───── Recorded information ─────

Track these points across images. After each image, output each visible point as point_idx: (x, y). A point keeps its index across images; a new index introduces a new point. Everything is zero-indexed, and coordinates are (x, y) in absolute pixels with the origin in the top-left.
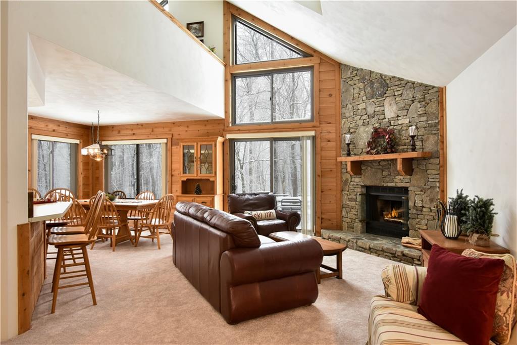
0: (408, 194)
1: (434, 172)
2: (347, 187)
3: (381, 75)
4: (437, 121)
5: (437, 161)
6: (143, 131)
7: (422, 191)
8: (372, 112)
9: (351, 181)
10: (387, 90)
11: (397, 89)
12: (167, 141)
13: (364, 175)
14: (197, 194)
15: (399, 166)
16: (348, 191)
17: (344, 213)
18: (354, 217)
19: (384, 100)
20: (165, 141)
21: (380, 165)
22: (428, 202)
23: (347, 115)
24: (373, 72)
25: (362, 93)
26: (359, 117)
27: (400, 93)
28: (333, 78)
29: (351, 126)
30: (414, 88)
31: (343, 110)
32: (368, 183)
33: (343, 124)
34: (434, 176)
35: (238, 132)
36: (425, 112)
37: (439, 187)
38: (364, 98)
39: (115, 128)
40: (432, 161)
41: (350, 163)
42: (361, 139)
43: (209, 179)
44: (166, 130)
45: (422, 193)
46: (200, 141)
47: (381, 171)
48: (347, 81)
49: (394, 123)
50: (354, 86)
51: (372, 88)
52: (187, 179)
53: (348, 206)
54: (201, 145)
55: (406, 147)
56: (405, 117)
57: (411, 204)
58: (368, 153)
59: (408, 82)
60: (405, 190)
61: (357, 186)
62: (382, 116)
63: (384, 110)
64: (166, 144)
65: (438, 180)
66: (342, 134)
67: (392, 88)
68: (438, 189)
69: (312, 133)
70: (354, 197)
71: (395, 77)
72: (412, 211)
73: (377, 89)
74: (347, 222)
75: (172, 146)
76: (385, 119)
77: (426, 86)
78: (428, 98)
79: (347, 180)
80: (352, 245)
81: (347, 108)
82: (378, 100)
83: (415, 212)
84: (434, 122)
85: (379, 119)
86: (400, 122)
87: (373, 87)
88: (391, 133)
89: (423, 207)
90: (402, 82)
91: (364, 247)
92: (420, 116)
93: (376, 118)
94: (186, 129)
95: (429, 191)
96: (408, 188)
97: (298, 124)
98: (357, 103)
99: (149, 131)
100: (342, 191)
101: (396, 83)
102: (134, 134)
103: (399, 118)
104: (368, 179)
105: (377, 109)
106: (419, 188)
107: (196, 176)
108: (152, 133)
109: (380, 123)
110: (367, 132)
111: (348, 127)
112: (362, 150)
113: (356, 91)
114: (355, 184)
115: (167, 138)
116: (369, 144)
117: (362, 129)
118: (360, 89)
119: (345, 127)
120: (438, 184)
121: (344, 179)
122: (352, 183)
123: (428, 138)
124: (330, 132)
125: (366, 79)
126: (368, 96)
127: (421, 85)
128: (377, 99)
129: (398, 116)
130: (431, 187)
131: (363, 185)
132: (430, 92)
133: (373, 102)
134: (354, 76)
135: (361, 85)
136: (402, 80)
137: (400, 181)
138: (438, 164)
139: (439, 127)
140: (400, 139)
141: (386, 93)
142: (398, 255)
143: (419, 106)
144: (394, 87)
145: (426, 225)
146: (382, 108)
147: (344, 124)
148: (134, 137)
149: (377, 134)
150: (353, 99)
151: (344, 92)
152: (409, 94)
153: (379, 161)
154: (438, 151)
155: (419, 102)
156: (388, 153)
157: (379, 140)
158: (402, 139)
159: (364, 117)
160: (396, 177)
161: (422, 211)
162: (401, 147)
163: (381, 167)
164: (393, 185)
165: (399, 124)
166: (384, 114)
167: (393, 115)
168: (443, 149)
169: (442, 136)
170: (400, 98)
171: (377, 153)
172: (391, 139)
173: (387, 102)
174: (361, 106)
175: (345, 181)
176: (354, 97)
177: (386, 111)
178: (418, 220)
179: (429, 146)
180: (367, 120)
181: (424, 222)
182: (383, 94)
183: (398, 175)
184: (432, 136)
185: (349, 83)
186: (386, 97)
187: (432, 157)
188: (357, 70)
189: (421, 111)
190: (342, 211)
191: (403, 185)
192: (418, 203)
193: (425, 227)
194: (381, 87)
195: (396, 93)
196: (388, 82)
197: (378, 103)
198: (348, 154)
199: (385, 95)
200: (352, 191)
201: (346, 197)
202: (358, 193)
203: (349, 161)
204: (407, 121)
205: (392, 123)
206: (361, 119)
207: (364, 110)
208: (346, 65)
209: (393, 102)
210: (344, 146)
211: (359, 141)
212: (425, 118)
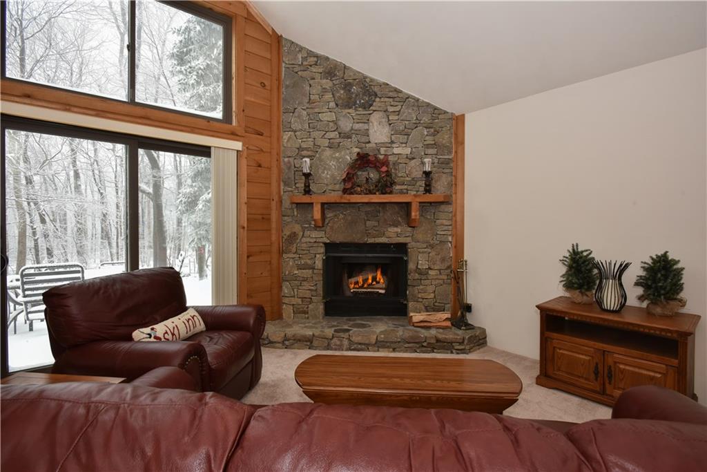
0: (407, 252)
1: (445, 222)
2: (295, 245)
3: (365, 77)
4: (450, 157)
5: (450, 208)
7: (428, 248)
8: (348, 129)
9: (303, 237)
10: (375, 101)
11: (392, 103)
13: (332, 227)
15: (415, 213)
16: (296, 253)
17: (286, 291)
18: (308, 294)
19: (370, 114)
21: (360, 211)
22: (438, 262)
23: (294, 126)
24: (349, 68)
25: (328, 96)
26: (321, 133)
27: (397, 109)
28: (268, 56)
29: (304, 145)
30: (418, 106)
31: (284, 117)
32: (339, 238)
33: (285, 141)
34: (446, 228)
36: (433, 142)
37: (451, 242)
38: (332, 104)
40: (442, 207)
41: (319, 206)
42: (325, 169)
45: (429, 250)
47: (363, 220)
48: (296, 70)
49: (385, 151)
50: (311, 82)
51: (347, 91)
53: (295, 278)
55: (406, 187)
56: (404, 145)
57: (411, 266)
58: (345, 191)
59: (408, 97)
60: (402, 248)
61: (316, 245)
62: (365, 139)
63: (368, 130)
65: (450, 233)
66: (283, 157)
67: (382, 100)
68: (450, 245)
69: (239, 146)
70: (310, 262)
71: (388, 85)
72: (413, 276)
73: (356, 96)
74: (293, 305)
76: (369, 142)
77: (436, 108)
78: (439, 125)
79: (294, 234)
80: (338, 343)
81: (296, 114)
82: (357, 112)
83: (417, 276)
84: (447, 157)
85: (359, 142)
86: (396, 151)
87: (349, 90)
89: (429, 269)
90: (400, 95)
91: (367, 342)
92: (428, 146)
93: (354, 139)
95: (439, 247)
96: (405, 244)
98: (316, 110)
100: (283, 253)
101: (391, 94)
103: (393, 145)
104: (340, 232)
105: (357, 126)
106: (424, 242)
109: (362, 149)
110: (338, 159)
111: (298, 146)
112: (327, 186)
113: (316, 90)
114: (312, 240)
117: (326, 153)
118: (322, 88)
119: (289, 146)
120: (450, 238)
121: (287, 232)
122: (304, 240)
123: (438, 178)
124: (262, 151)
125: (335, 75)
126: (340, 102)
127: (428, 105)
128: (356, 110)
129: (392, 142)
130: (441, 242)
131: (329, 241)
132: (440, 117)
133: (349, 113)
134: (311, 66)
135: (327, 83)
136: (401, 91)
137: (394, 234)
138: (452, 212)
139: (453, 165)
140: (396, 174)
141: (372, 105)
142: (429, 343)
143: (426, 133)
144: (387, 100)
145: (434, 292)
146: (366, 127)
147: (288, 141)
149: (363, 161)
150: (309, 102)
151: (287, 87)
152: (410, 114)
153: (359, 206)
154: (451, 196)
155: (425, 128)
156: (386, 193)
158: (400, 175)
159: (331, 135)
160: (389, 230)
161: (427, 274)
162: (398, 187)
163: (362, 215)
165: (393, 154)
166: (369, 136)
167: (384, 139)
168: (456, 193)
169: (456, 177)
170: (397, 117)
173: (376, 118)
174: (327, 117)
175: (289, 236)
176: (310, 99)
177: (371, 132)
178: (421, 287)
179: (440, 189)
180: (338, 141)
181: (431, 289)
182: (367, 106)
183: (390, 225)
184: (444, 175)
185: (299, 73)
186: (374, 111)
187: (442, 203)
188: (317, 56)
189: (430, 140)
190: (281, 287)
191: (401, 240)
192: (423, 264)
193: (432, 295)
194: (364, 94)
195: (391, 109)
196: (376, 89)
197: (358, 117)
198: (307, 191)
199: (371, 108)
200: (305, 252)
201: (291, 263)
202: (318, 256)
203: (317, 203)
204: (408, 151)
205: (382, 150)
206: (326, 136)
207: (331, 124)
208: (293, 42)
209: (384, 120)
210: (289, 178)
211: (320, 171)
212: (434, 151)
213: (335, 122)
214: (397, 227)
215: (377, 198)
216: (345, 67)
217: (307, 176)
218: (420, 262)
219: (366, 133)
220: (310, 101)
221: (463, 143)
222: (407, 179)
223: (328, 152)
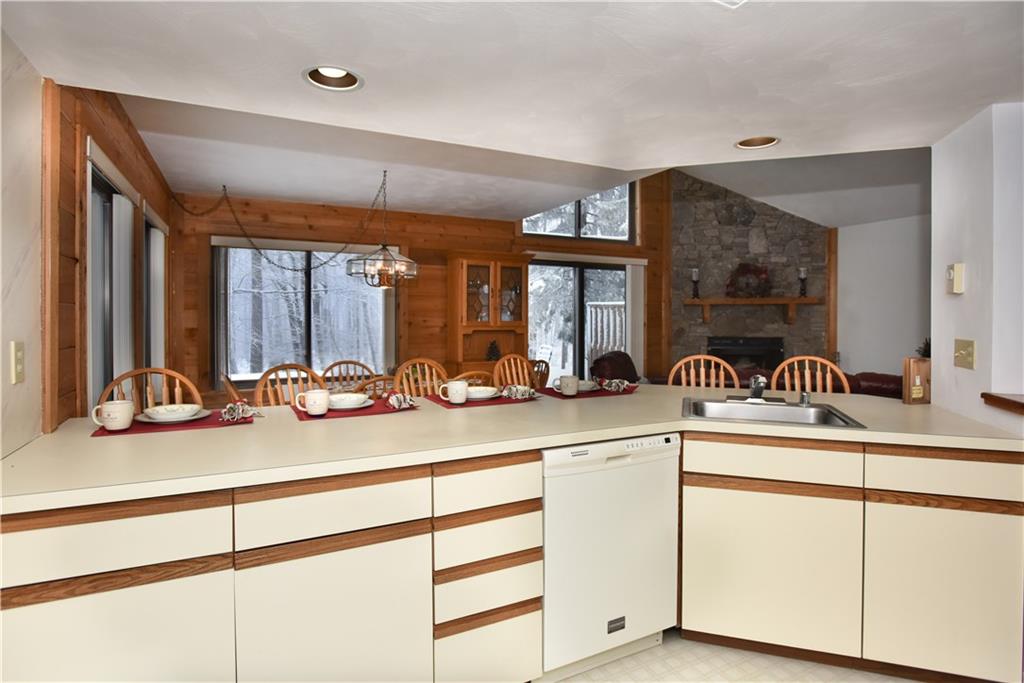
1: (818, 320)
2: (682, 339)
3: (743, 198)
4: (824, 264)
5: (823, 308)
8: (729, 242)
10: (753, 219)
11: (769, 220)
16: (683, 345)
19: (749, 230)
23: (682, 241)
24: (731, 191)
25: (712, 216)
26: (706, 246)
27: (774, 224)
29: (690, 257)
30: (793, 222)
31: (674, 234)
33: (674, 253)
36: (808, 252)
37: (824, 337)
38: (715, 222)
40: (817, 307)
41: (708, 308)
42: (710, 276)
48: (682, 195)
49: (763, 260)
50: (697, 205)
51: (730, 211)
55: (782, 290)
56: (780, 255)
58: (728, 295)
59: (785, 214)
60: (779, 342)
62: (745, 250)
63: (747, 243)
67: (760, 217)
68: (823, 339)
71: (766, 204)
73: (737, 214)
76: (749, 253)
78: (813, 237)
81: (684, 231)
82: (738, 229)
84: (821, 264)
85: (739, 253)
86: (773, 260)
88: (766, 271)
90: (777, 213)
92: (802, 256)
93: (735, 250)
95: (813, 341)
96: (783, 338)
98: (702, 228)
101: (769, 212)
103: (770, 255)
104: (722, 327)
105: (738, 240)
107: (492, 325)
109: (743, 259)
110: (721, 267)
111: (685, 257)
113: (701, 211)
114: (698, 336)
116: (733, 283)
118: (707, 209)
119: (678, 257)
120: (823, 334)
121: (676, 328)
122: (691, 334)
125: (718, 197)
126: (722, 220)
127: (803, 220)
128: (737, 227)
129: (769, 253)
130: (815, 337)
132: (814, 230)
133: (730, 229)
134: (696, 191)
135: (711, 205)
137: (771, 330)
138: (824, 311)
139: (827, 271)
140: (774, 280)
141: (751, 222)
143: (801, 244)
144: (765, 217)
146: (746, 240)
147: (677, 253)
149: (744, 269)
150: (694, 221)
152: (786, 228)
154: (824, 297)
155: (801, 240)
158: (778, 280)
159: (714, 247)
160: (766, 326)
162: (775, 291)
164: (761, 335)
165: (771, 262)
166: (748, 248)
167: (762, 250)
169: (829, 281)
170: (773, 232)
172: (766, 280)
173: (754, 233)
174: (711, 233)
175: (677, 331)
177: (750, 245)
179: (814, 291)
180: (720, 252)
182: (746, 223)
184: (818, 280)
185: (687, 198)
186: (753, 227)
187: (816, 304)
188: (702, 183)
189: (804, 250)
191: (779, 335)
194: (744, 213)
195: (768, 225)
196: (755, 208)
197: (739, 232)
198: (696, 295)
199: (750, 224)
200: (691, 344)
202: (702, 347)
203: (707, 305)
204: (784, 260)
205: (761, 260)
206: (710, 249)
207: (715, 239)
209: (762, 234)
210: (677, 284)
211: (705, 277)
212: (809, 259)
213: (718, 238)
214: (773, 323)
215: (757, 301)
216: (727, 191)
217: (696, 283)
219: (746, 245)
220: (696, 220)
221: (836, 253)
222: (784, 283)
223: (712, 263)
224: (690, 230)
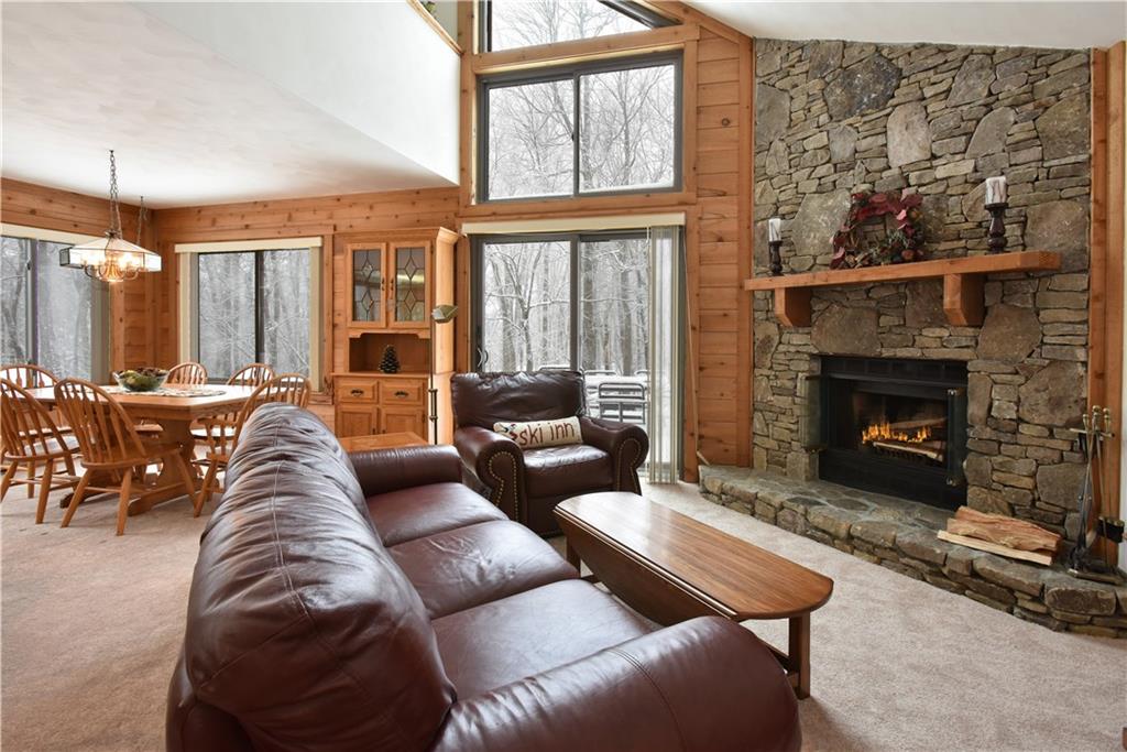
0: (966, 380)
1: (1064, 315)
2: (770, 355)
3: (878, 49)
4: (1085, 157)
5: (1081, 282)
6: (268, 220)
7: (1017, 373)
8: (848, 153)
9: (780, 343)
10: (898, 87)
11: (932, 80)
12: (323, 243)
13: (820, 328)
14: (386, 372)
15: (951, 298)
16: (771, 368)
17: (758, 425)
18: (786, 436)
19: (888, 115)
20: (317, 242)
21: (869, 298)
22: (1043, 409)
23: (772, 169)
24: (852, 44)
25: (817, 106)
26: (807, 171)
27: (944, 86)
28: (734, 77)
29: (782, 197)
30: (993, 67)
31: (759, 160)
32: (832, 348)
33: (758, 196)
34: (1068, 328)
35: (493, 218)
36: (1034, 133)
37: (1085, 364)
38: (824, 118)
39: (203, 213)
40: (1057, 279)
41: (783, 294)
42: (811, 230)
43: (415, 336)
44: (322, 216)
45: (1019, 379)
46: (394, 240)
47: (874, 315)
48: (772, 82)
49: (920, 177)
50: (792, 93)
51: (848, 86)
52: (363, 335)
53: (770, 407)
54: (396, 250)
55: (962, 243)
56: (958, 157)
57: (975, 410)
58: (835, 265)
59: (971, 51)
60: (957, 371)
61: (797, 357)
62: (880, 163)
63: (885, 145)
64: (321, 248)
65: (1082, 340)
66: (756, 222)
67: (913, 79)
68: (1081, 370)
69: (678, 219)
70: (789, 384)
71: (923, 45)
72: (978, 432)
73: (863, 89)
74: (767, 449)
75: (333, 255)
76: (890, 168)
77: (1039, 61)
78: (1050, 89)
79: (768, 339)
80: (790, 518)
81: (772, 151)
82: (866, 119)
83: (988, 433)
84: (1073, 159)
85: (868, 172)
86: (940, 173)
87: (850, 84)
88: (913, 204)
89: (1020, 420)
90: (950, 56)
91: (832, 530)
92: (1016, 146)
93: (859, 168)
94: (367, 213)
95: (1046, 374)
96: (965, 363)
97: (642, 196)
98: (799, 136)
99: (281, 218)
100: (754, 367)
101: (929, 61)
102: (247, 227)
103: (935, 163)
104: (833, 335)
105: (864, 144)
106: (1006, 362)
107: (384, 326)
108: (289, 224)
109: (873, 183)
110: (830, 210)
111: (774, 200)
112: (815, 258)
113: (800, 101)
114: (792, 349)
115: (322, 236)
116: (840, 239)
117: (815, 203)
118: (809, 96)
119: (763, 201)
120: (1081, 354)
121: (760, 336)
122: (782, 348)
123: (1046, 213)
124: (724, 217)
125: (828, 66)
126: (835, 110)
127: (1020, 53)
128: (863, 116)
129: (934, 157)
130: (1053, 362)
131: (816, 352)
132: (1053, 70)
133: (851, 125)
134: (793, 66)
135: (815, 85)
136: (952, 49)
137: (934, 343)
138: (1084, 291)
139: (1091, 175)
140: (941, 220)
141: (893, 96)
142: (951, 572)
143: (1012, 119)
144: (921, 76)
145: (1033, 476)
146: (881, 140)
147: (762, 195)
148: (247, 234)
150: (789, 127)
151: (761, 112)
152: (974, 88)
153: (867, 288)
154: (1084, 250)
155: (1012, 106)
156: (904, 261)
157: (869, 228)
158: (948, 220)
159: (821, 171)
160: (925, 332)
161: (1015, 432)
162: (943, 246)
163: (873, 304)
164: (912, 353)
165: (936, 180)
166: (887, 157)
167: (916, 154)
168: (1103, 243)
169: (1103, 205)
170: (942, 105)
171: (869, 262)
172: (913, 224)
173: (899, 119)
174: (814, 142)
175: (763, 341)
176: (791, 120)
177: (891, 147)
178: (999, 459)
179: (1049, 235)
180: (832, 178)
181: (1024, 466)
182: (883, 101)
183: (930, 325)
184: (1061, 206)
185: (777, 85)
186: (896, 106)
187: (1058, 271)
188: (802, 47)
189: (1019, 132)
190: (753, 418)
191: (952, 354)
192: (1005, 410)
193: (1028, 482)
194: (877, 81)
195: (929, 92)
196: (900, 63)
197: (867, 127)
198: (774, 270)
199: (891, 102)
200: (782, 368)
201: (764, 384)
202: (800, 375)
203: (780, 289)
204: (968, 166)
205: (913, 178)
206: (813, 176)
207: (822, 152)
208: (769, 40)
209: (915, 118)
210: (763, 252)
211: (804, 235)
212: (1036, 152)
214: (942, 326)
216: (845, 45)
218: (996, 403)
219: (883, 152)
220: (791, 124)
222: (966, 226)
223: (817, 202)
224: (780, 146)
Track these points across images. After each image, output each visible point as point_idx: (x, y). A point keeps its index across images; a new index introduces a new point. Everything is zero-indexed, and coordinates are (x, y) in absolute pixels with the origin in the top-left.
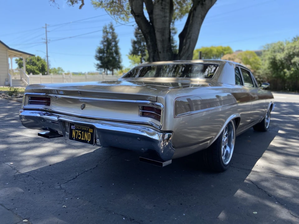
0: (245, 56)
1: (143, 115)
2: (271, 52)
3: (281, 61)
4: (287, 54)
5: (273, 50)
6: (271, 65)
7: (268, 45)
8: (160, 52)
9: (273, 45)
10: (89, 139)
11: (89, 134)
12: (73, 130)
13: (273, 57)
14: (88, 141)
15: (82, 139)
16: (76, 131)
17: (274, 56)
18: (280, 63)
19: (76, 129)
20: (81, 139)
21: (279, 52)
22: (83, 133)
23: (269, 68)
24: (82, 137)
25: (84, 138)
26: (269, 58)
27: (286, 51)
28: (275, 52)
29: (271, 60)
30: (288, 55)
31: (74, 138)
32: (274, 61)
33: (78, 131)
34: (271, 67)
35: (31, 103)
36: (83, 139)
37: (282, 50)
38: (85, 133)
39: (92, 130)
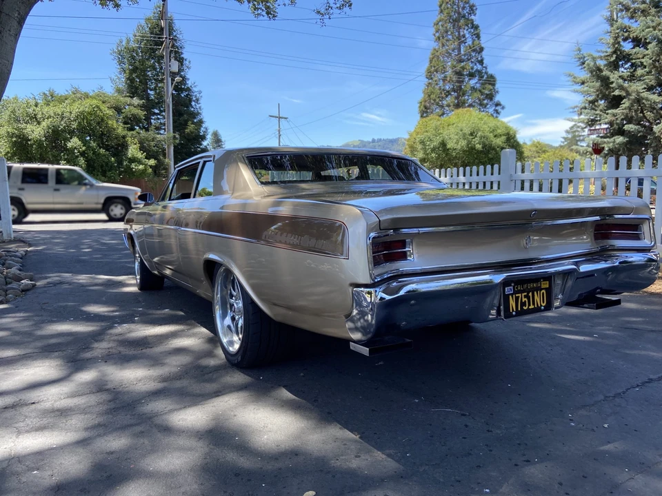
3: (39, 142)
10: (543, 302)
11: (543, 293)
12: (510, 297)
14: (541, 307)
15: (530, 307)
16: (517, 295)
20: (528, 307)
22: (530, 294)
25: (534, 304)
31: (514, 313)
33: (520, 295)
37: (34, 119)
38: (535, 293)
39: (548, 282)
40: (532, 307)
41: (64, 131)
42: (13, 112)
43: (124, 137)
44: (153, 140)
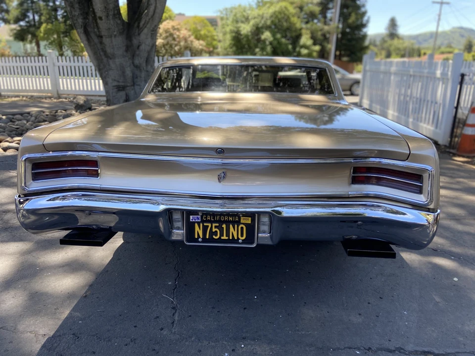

─────

**Work to complete**.
Reproduce, exactly as they stand in the data above, the lines from the one that holds "72: (412, 211)" to the one that holds "104: (368, 179)", inclusive.

**Answer box**.
72: (412, 211)
73: (377, 89)
74: (347, 222)
75: (172, 146)
76: (385, 119)
77: (426, 86)
78: (428, 98)
79: (347, 180)
80: (352, 245)
81: (347, 108)
82: (378, 100)
83: (415, 212)
84: (434, 122)
85: (379, 119)
86: (400, 122)
87: (373, 87)
88: (391, 133)
89: (423, 207)
90: (402, 82)
91: (364, 247)
92: (420, 116)
93: (376, 118)
94: (186, 129)
95: (429, 191)
96: (408, 188)
97: (298, 124)
98: (357, 103)
99: (149, 131)
100: (342, 191)
101: (396, 83)
102: (134, 134)
103: (399, 118)
104: (368, 179)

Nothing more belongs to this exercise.